Removal of the Universal Search Function for the International Samsung Galaxy S III was Accidental, will be Reinstated in the Coming Days

Recently Samsung rolled out an update for international versions of the Galaxy S III. This update quietly removed the local search function, but as of today Samsung confirmed that it accidentally removed that function. I don’t understand how you could accidentally remove such a large feature. This makes me curious if this accident had anything to deal with the recent injunctions between Apple and Samsung. On the other side of things, it almost does sound like a mistake as a spokeswoman from Samsung told Tech Radar:

“The most recent software upgrade for the Galaxy S III in the UK included the inadvertent removal of the universal search function. Samsung will provide the correct software upgrade within the next few days.”

This was an interesting update as there was no reason at all to remove the local search functionality in the UK while it would be understandable if this happened in the U.S. due to recent patent infringements. It’s very odd that Samsung would make such a mistake and I think since the local search function is a pretty robust feature that it would take some effort to remove it and that it wouldn’t just be an accident.

Suspicions aside, Samsung will be releasing an update in a few days to reinstate the local search functionality.

source: Tech Radar



About the Author: Brad Ward

Brad is a tech enthusiast, writing and tinkering with all things technology since 2011. He currently bounces between the LG G3 and his beloved Moto X! His interests include reading, entrepreneurship, the gym, and of course, queso.

  • RTWright

    Personally a Patent should never have claims over the outcome, only how the outcome was achieved. In other words, the patent should protect the creator in the area of software, how the outcome was achieved as apposed to the outcome itself.

    Basically the code written and the look and feel. There are a great many ways to make a link in the programming languages of today. As long as I don’t copy and paste anyone’s code, I should have full right to take what someone else has done, write my own code, streamline, improve, all of it from scratch and put my own twist on it and have no chance of being called up on a lawsuit due to their patent since I used NONE of their code or UI look and feel.

    If it wasn’t like that, then how the hell do we have so many different Operating Systems, Computers, Phones, TV’s, Radios, Cars, Clothing, all of it…. I mean, if you put a patent on T-Shirts, then there would affectively be only ONE company making them and no one else could because they’d get in a legal confrontation from patent infringement!

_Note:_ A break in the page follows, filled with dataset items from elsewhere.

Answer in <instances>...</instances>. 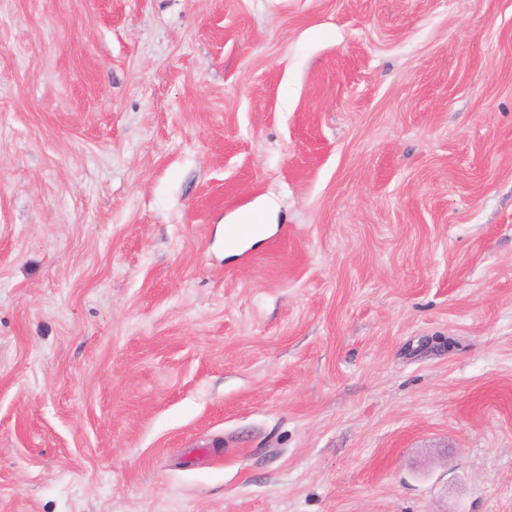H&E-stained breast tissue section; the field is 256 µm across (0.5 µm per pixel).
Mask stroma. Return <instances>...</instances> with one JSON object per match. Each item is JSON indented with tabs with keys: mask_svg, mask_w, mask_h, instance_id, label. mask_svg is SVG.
I'll use <instances>...</instances> for the list:
<instances>
[{
	"mask_svg": "<svg viewBox=\"0 0 512 512\" xmlns=\"http://www.w3.org/2000/svg\"><path fill=\"white\" fill-rule=\"evenodd\" d=\"M0 512H512V0H0ZM270 207L265 205L262 209L251 210L240 214L237 219L228 224H236L228 231L229 240H241L253 232L261 224H271L268 222Z\"/></svg>",
	"mask_w": 512,
	"mask_h": 512,
	"instance_id": "35a3bbf8",
	"label": "stroma"
}]
</instances>
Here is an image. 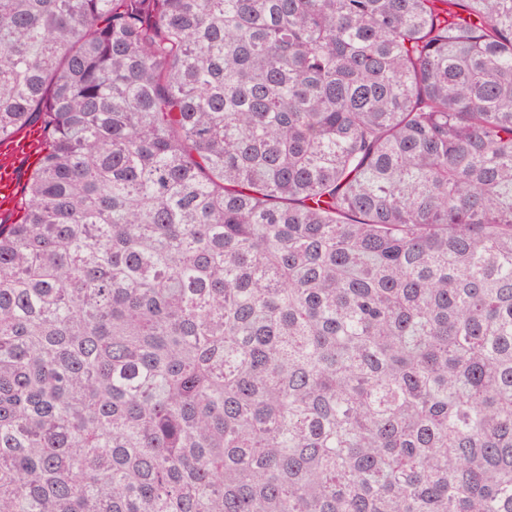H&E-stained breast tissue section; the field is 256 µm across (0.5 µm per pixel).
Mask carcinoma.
I'll list each match as a JSON object with an SVG mask.
<instances>
[{
  "mask_svg": "<svg viewBox=\"0 0 512 512\" xmlns=\"http://www.w3.org/2000/svg\"><path fill=\"white\" fill-rule=\"evenodd\" d=\"M0 512H512V0H0ZM43 132L38 126H29L24 131L0 139V211H12L19 193V170L35 166L42 157ZM18 205L9 214L0 213L2 224H13Z\"/></svg>",
  "mask_w": 512,
  "mask_h": 512,
  "instance_id": "1",
  "label": "carcinoma"
}]
</instances>
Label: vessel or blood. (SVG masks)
I'll return each mask as SVG.
<instances>
[{
    "instance_id": "1",
    "label": "vessel or blood",
    "mask_w": 512,
    "mask_h": 512,
    "mask_svg": "<svg viewBox=\"0 0 512 512\" xmlns=\"http://www.w3.org/2000/svg\"><path fill=\"white\" fill-rule=\"evenodd\" d=\"M43 132L36 126L0 139V211H12L19 193L21 168L37 165L42 157Z\"/></svg>"
}]
</instances>
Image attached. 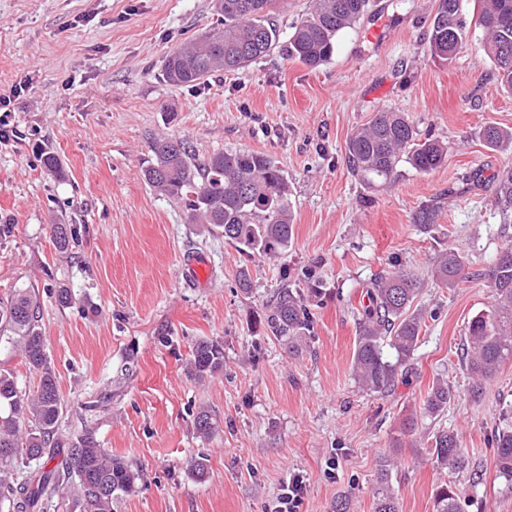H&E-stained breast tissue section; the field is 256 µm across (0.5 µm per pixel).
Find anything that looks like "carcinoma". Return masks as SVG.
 <instances>
[{"mask_svg": "<svg viewBox=\"0 0 512 512\" xmlns=\"http://www.w3.org/2000/svg\"><path fill=\"white\" fill-rule=\"evenodd\" d=\"M278 0H215L219 25L194 37L165 58L163 76L176 86L199 83L218 72H237L279 52L288 60L316 68L328 62L340 36L353 29L368 12L370 0H310L309 8L288 35L271 19ZM469 0H439L429 23L431 55L451 61L467 45L465 12ZM478 25L485 32L479 49L490 58L500 86L512 93V0H475ZM482 138L494 149L512 148V131L489 125ZM447 149L422 140L403 112L381 110L347 142V166L353 176L372 187L393 183L400 162L428 173L440 167ZM145 182L159 193L183 200L193 224H207L224 234L237 250L277 258L293 232L288 178L273 157L252 151H224L202 161L193 158L187 142L163 139L153 145L142 169ZM494 200L502 223L512 224V165L493 176ZM436 210L423 206L415 223L431 229ZM55 248L67 253L78 242L73 224H53ZM465 263L450 250L438 257L434 281L448 288L464 279ZM493 302L468 327L464 367L479 382L494 378L500 365L512 358V244L506 245L484 274ZM306 288L284 284L260 317L268 331L288 348L297 349L311 333V298L319 282L308 277ZM421 287L410 271L396 268L376 276L366 290L367 302L358 313L359 333L353 353V372L367 391L386 395L413 359L420 341L422 316L408 314ZM41 305L33 288H15L0 299V346L18 352L38 375L36 389L20 390L13 369L0 365V512H115L114 506L137 492L143 472L103 448L91 428L67 436L61 428L65 405L54 367L46 351ZM390 348L393 356L385 355ZM224 371V347L213 339L192 349L188 373L198 381ZM452 390L443 381L432 384L425 410L438 415L447 407ZM197 435L208 438L219 427L216 415L201 406L193 418ZM498 472L512 479V423L495 435ZM58 448L69 449L63 468L48 467ZM431 455L438 467H465L457 435L434 433ZM38 461V468L20 474ZM395 454L379 458L373 488V512H400L392 488ZM433 512H460L459 490L446 483L434 493Z\"/></svg>", "mask_w": 512, "mask_h": 512, "instance_id": "1", "label": "carcinoma"}]
</instances>
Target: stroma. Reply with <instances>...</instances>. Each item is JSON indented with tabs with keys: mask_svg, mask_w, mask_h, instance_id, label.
Returning a JSON list of instances; mask_svg holds the SVG:
<instances>
[{
	"mask_svg": "<svg viewBox=\"0 0 512 512\" xmlns=\"http://www.w3.org/2000/svg\"><path fill=\"white\" fill-rule=\"evenodd\" d=\"M438 0H373L326 64L312 69L279 54L196 87L169 84L166 55L213 27L212 0H0V95L24 91L0 142V298L20 286L42 306L47 353L66 409V432L92 427L113 454L143 471L119 512H266L289 478L306 484L305 512H372L379 457L397 451L401 512H432L442 482L459 489L462 512H512V482L499 477L495 430L512 406V359L476 384L463 367L469 321L492 301L483 281L433 283L438 255L452 250L484 269L512 243L493 204V175L512 153L488 147L485 125L512 130V94L474 49L434 59L428 26ZM406 113L420 138L448 148L420 173L401 165L395 183L367 187L346 164V142L374 112ZM187 141L197 159L250 150L276 159L291 189L293 236L277 259L238 251L184 202L142 178L150 146ZM61 171H46L42 151ZM426 205L437 218L421 232ZM76 224L79 241L59 253L50 227ZM207 266L184 282L186 252ZM401 266L423 286L425 314L412 368L385 397L352 372L357 311L375 275ZM248 269L249 290L238 286ZM320 281L313 330L298 351L259 320L277 288ZM75 303L60 308L59 287ZM224 345V370L187 373L193 345ZM453 397L439 416L423 408L434 380ZM108 397L106 410L91 404ZM218 420L193 428L198 406ZM414 435L398 438L405 415ZM454 432L466 467L431 459L429 439ZM206 458L205 480L192 460ZM194 429L199 437L208 438L219 427L216 415L206 406H201L193 418Z\"/></svg>",
	"mask_w": 512,
	"mask_h": 512,
	"instance_id": "stroma-1",
	"label": "stroma"
}]
</instances>
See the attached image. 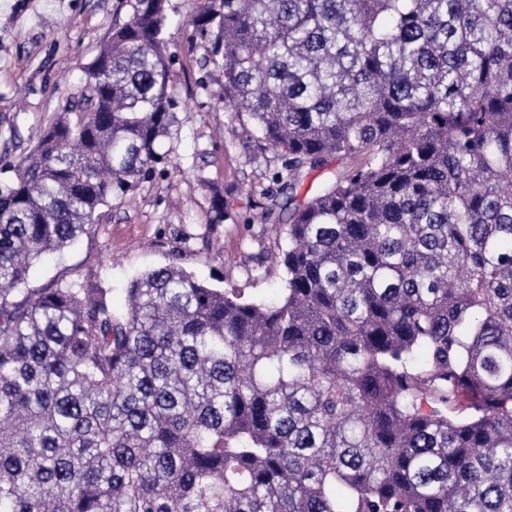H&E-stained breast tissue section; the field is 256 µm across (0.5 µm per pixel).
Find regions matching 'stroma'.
I'll return each instance as SVG.
<instances>
[{"mask_svg": "<svg viewBox=\"0 0 512 512\" xmlns=\"http://www.w3.org/2000/svg\"><path fill=\"white\" fill-rule=\"evenodd\" d=\"M196 6L169 0L177 123L162 162L133 192L102 207L74 245L33 262L30 288L91 278L109 288L121 313L133 278L174 261L212 287L278 298L284 273L270 255L288 243L287 216L265 212L262 201L282 159L222 109L224 88L186 24ZM128 19L124 0H0V183L14 180L39 132L73 103L85 66Z\"/></svg>", "mask_w": 512, "mask_h": 512, "instance_id": "obj_1", "label": "stroma"}]
</instances>
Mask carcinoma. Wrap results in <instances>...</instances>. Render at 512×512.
<instances>
[{
  "label": "carcinoma",
  "mask_w": 512,
  "mask_h": 512,
  "mask_svg": "<svg viewBox=\"0 0 512 512\" xmlns=\"http://www.w3.org/2000/svg\"><path fill=\"white\" fill-rule=\"evenodd\" d=\"M126 6L0 184V512H512V0H198L283 158L281 296L170 263L122 315L93 280L17 301L163 159L174 19Z\"/></svg>",
  "instance_id": "cac0c4a2"
}]
</instances>
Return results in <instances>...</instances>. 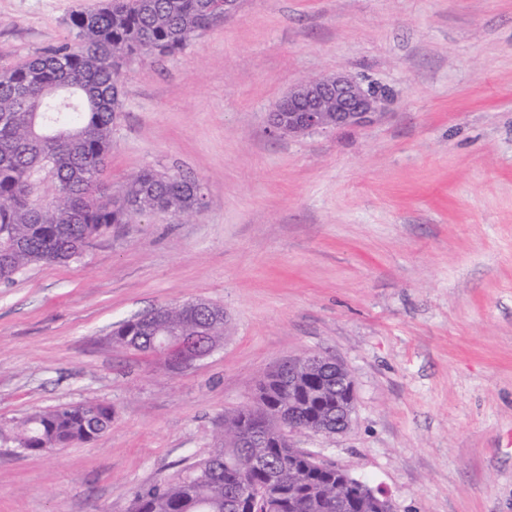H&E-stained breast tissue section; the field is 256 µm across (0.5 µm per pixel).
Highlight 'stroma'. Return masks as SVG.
<instances>
[{"instance_id": "1", "label": "stroma", "mask_w": 512, "mask_h": 512, "mask_svg": "<svg viewBox=\"0 0 512 512\" xmlns=\"http://www.w3.org/2000/svg\"><path fill=\"white\" fill-rule=\"evenodd\" d=\"M97 2L0 0V68L73 42ZM338 71L390 90L373 123L270 134L291 86ZM145 168L197 180L203 210L112 225L0 284V512H132L309 352L346 368L356 410L292 446L394 512H512V0H243L129 65L107 193ZM196 299L227 335L191 367L113 344ZM91 401L112 408L92 442L34 454L5 436Z\"/></svg>"}]
</instances>
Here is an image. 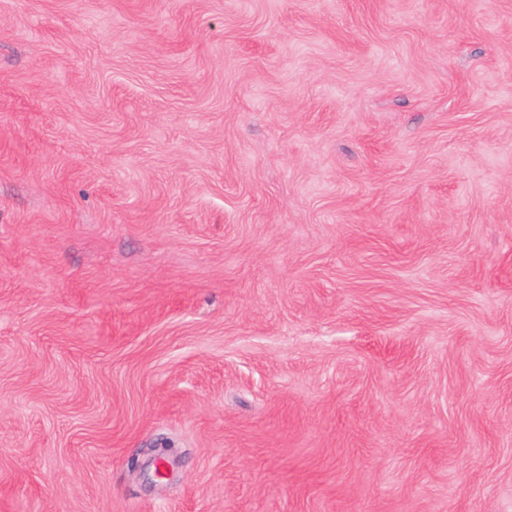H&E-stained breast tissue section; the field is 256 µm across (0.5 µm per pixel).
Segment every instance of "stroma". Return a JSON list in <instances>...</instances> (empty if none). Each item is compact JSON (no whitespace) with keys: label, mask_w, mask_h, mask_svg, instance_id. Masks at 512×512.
<instances>
[{"label":"stroma","mask_w":512,"mask_h":512,"mask_svg":"<svg viewBox=\"0 0 512 512\" xmlns=\"http://www.w3.org/2000/svg\"><path fill=\"white\" fill-rule=\"evenodd\" d=\"M0 512H512V0H0Z\"/></svg>","instance_id":"35a3bbf8"}]
</instances>
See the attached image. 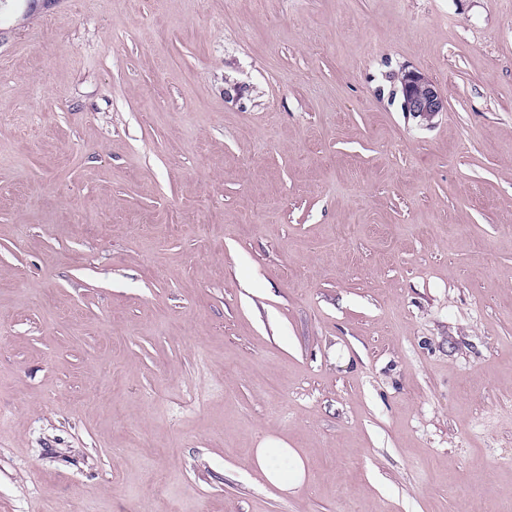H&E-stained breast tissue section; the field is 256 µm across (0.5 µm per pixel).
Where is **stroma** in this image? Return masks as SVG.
<instances>
[{"label":"stroma","instance_id":"1","mask_svg":"<svg viewBox=\"0 0 512 512\" xmlns=\"http://www.w3.org/2000/svg\"><path fill=\"white\" fill-rule=\"evenodd\" d=\"M63 507L512 512V0H0V512ZM398 95L401 110L419 116H433L447 110V101L424 74L415 70L404 71ZM253 468L261 475L265 483L280 493L294 491L305 480L306 466L300 454L288 443L277 436H265L253 449L251 456Z\"/></svg>","mask_w":512,"mask_h":512}]
</instances>
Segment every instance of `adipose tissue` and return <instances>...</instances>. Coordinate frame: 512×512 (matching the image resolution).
<instances>
[{
    "instance_id": "adipose-tissue-1",
    "label": "adipose tissue",
    "mask_w": 512,
    "mask_h": 512,
    "mask_svg": "<svg viewBox=\"0 0 512 512\" xmlns=\"http://www.w3.org/2000/svg\"><path fill=\"white\" fill-rule=\"evenodd\" d=\"M251 464L267 485L282 493L296 490L305 480L304 460L277 436L268 435L259 442L252 452Z\"/></svg>"
}]
</instances>
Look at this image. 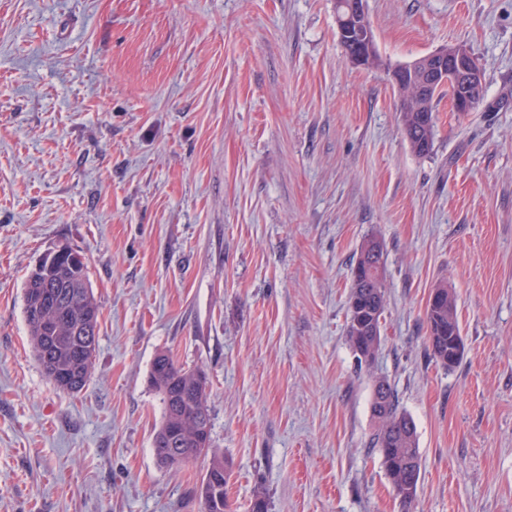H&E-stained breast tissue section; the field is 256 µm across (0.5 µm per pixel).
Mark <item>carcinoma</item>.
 Returning <instances> with one entry per match:
<instances>
[{
	"label": "carcinoma",
	"mask_w": 512,
	"mask_h": 512,
	"mask_svg": "<svg viewBox=\"0 0 512 512\" xmlns=\"http://www.w3.org/2000/svg\"><path fill=\"white\" fill-rule=\"evenodd\" d=\"M412 86L421 81L416 72L408 78ZM412 86L400 89V117L406 138L412 150L426 155L433 146L434 112L437 100L445 94L465 92L479 104L483 101V83L466 88L442 87L427 96L417 97ZM383 247L376 239L366 240L353 268L349 293L346 336L351 349L377 352L381 340V327H372L368 317L376 312L383 315L385 289L383 281L373 277L372 271L384 269ZM24 313L31 348L45 375L53 372L74 376L67 393H76L86 384L89 356L96 354L99 336L100 310L88 276L87 264L71 247L57 255L44 254L38 270H30L24 284ZM429 348L437 364L451 370L461 362L464 347H455V338L461 335L457 317V298L448 285L439 283L432 289L426 306ZM457 352L453 363L448 354ZM157 363L149 372V383L160 395L163 417L160 428L190 435L194 419L201 412H209L206 384L197 382L196 369L177 365L166 354L155 357ZM373 417L378 428L371 439V448L381 456L386 475L403 512H411L418 494L421 456L418 448L416 425L413 419L399 410L397 395L390 383L380 377L376 380L371 402ZM206 473L199 491L208 512H229L227 485L229 471L224 455L207 447Z\"/></svg>",
	"instance_id": "obj_1"
}]
</instances>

    The US and World Over, needs to rethink how Patents work and WHAT they should be allowed to cover. Because quite obviously someone here (insert fruity name here) thinks that no one on the planet has a right to make something even remotely similar to anything they’ve already copied themselves from others…..

    • Steve

      Well, from what is happening, I can say the patent system is broken . And the Sheepard (apple) is not afraid to take advantage of it. And this is coming from a fanboy.

      I guess all that money can mess with your head.